Breville BES900

We were lucky enough to be invited to the launch of Breville’s new espresso machine, the Breville Dual Boiler, what follows is a summary of what we found.

The idea behind the machine was to make high end coffee technology available to the home user.

What a way to bring the cafe into the home, for the everyday person to be able to produce a coffee as great or better than the one they buy from their local cafe and for that coffee to be consistent.

My first impression and the lasting impression is one of an intuitive, natural ease of use. It is a feeling of coming home.

As with anything new there is a learning period but it is simple enough for the beginner, I feel that it is something that they won’t have to be hesitant about, they can just get in there and have a go, but also has the ability to become more interactive as the user progresses through their coffee journey, having full control over temperature and settings.

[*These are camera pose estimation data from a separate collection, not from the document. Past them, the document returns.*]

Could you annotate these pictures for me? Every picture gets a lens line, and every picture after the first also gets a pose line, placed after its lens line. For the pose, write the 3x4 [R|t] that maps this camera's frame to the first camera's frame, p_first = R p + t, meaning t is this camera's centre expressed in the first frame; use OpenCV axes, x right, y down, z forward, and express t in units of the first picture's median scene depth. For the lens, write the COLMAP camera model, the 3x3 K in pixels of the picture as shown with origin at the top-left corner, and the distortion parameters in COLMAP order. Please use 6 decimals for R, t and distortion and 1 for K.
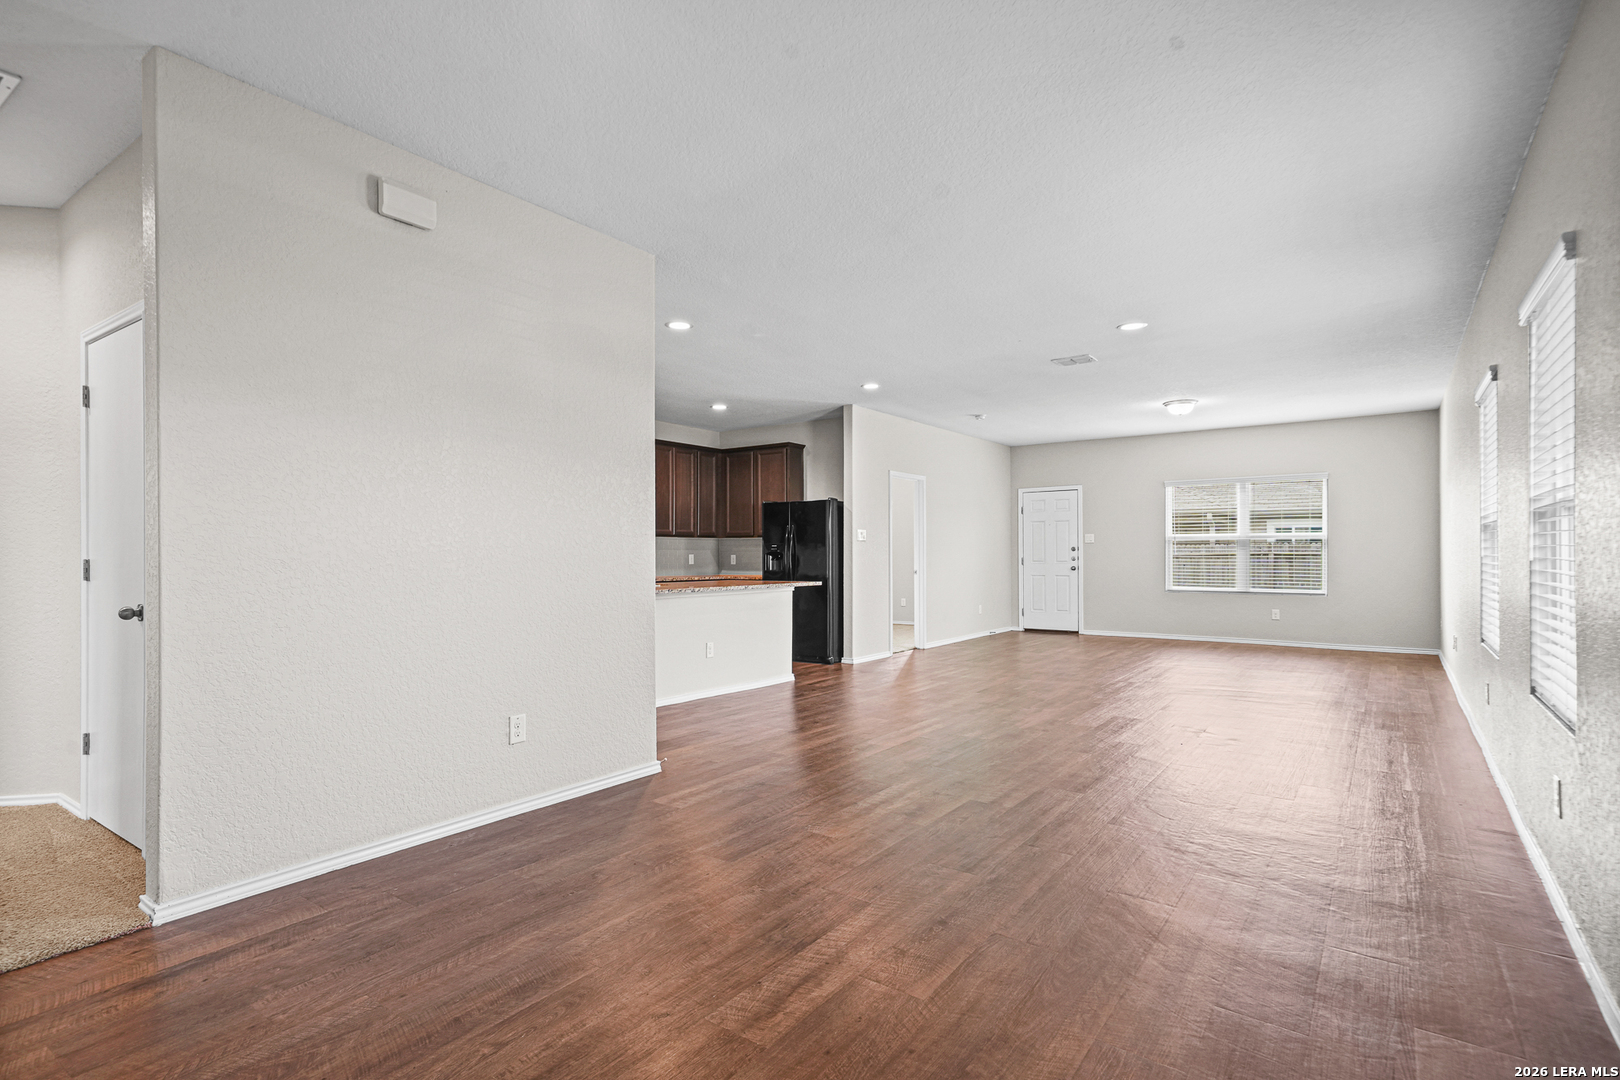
lens RADIAL K [[801.3, 0, 804.7], [0, 801.3, 550.8], [0, 0, 1]] dist [0.022252, 0.000174]
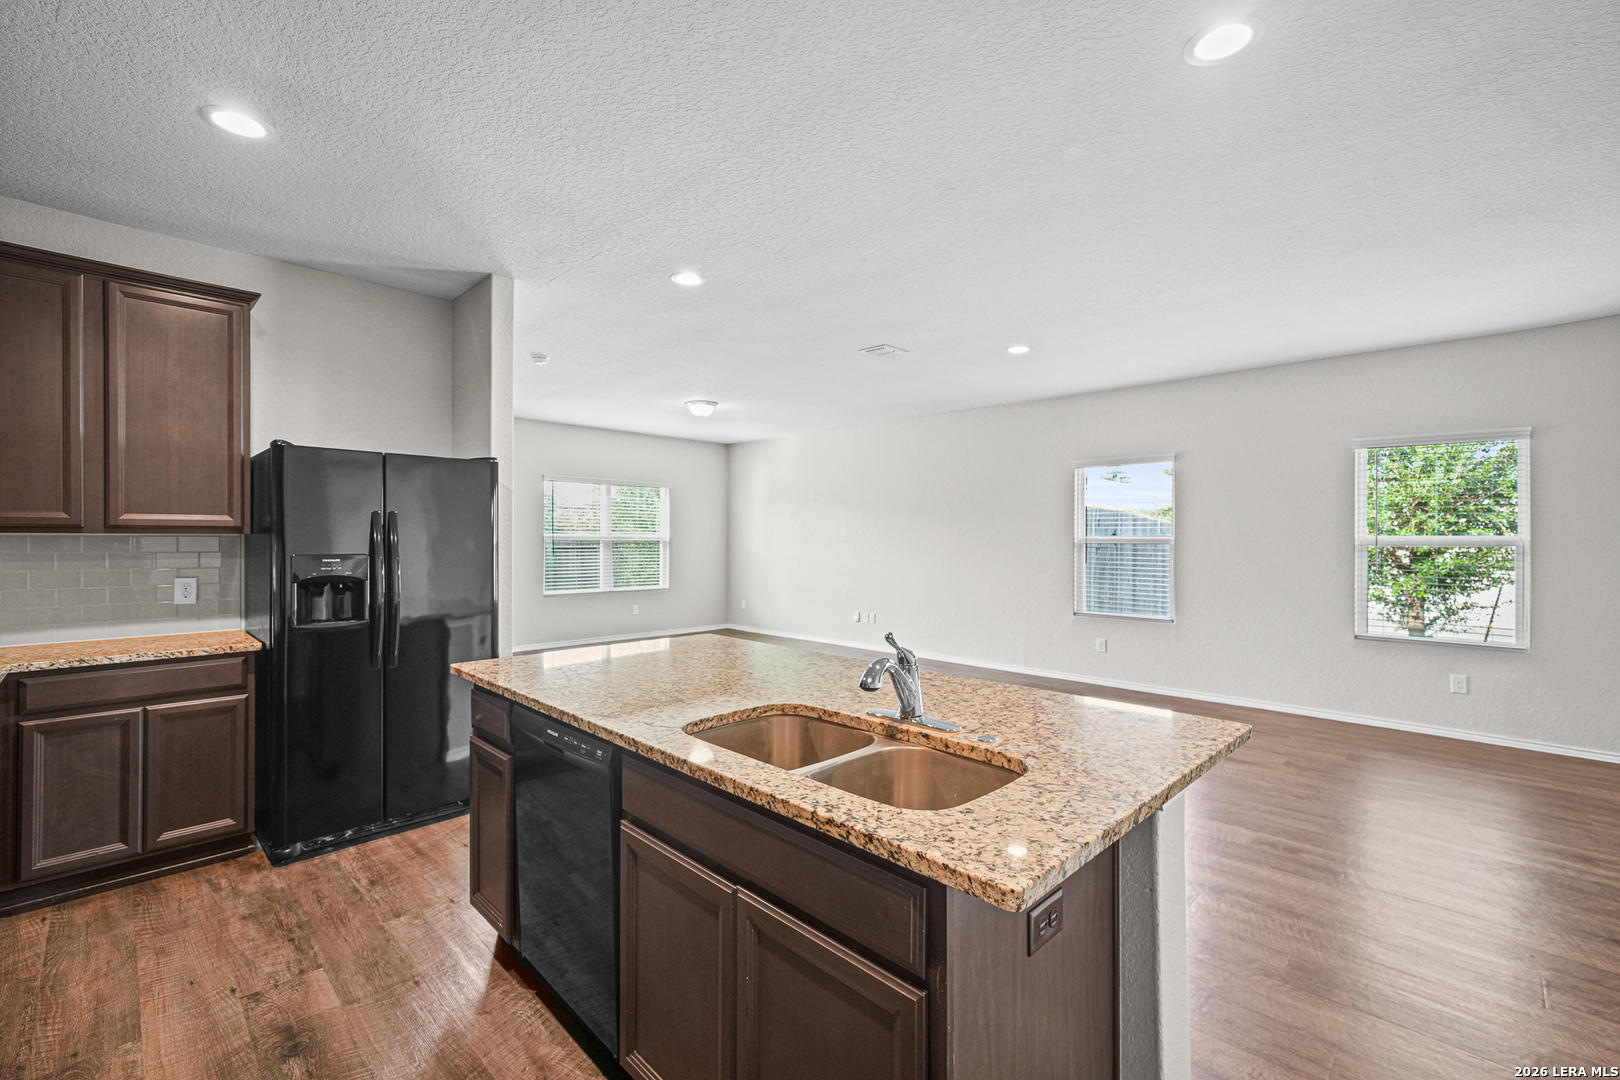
lens RADIAL K [[677.4, 0, 807.2], [0, 677.4, 547.5], [0, 0, 1]] dist [0.002481, 0.001554]
pose [[0.148936, -0.006267, 0.988827, -0.304541], [-0.005652, 0.999958, 0.007188, -0.014673], [-0.988831, -0.006659, 0.148894, 0.671715]]
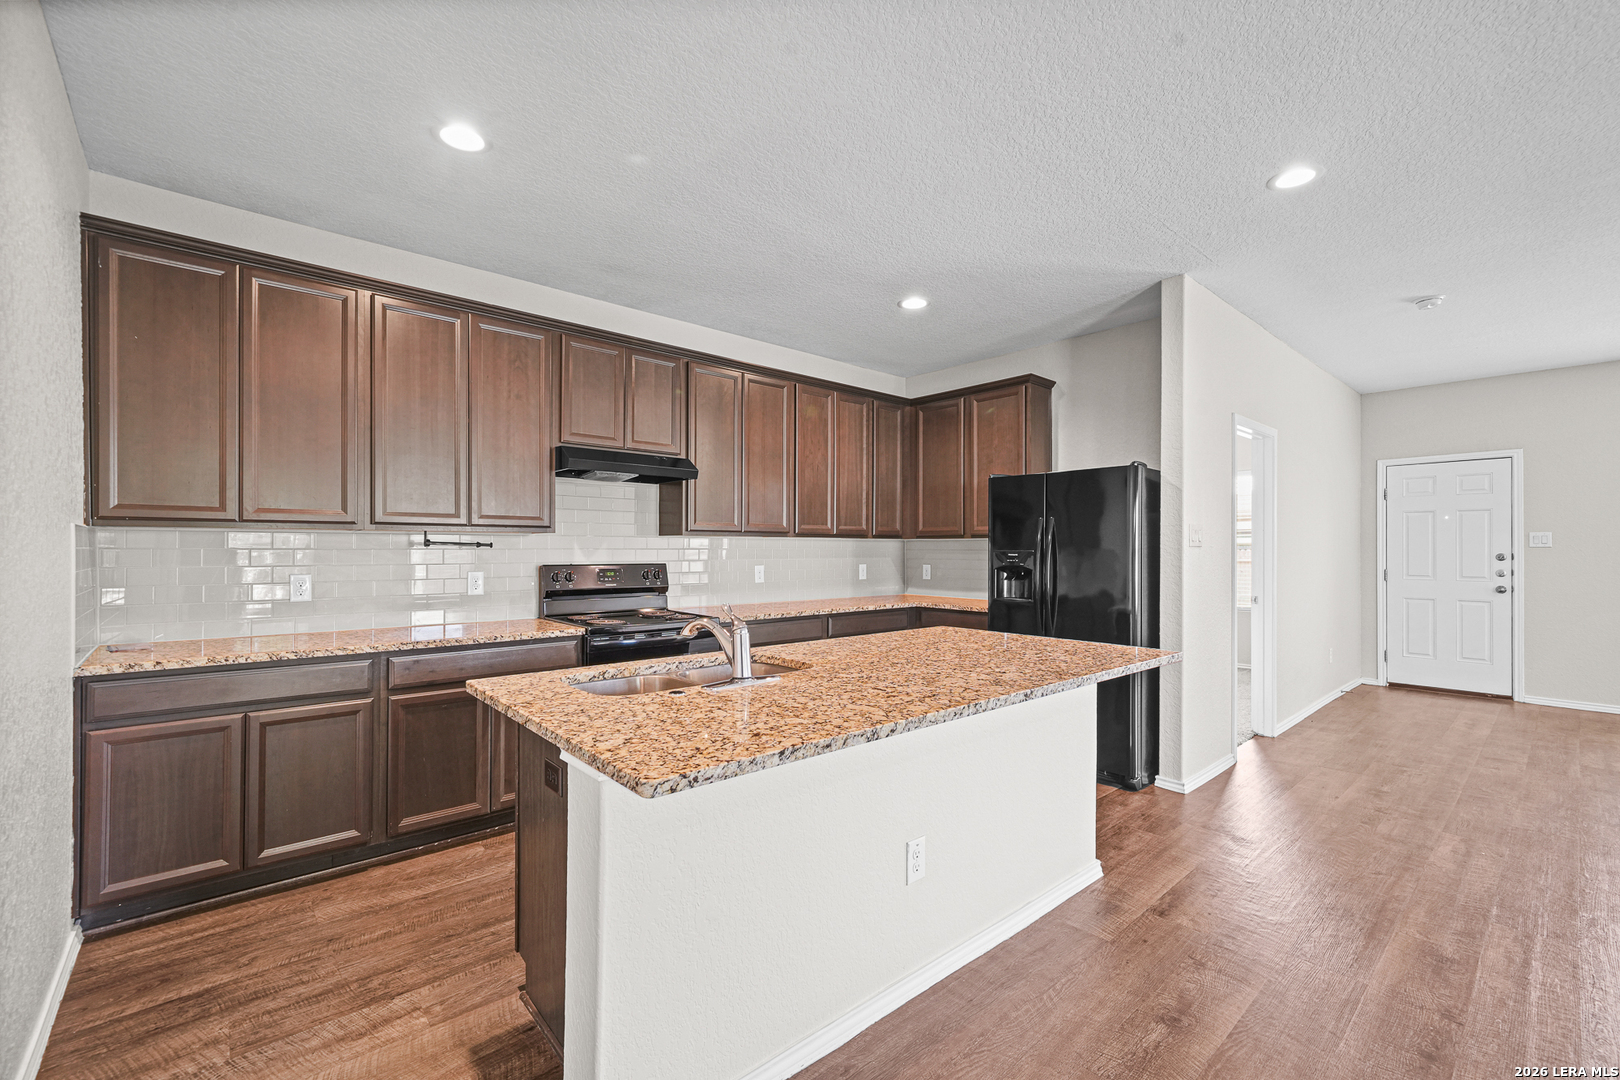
lens RADIAL K [[677.4, 0, 807.2], [0, 677.4, 547.5], [0, 0, 1]] dist [0.002481, 0.001554]
pose [[0.975978, 0.004066, -0.217832, -0.069075], [-0.003495, 0.999989, 0.003008, -0.011020], [0.217842, -0.002174, 0.975982, 0.478758]]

The machine has a swivel base that does away with the difficultly of removing and cleaning the water tank, simply turn the dial in the base and you have full access as you turn the machine around. To fill the tank there is no need to move cups to gain access, the tank fills from a section at the front of the warming tray. Speaking of warming tray, it is very warm, bordering on hot to the sensitive hand, that is impressive not a burn hazard!

I love that the hot water outlet is ‘hidden’ slightly behind and in between the steam wand and the portafilter and has an easy to use dial on the left hand side of the machine, it holds a nice stream that won’t go everywhere. Steam from the steam wand is instant with nary a trace of water at the start.

The inclusion of something as simple as a tamper is great, sure it’s not the market leader in being ergonomically made to fit your hand but they have gone to the extent of making it so you know how far down the tamper should go into the basket when tamping, another way of taking out the variables for people that are only new to manual coffee machines. I discovered that I don’t know my own strength and over extracted a few shots while we played with grind settings and tamping weight. (Noting the excellent convenience of being able to monitor the brew feed pressure to see how you are going with tamp force) I backed off the tamp and pulled a few shots that were drinkable, even a small latte that was delicious.

Have to poke a bit of fun at the comments about material selections. Regarding the use of Teflon in the machine, (aside from the issue that if you’re getting it hot enough for the Teflon to degrade then you’re going to have some… uh… burnt coffee!) see the attached pictures – the Teflon components are not even in the water flow path. Most conclusively not a concern, in my mind. The use of plated alloy in the grouphead is the best SAFE choice. Brass has been mentioned as an alternative, but to those who might consider such an option, I implore you to do some research on the content of brass; lead… arsenic… !!! The suggestions regarding degradation of the stainless components via production of chlorides from the chlorine contained in water, facilitated by the pressure in the system, is quite dubious. At 9,000 bar, perhaps, but at 9 bar this is not a sensible concern.

Overall the choices of materials for the machine are, from an engineering standpoint, as optimal as one could rationally expect – particularly in regard to corrosion and trace contamination of the water and steam. The water path appears to be almost entirely stainless steel; noting the few Coffee Snob comments criticising this choice, I challenge anyone to offer a superior, practical alternative (unobtainium does not constitute practical!).

As home roasters it really does suit us as we can tweak the settings to suit each individual bean we roast to be able to get the most out of the bean.

In the short time we experimented with the machine we have already found things that we would do differently in the set up compared to how the machine was set up on the night but that is purely an individual preference about taste, we love that the machine allows us to do this, after all it is about us and not about what others might or might not like.

On a final note, noise being a critical factor for us, the machine is very quiet. We will be purchasing one!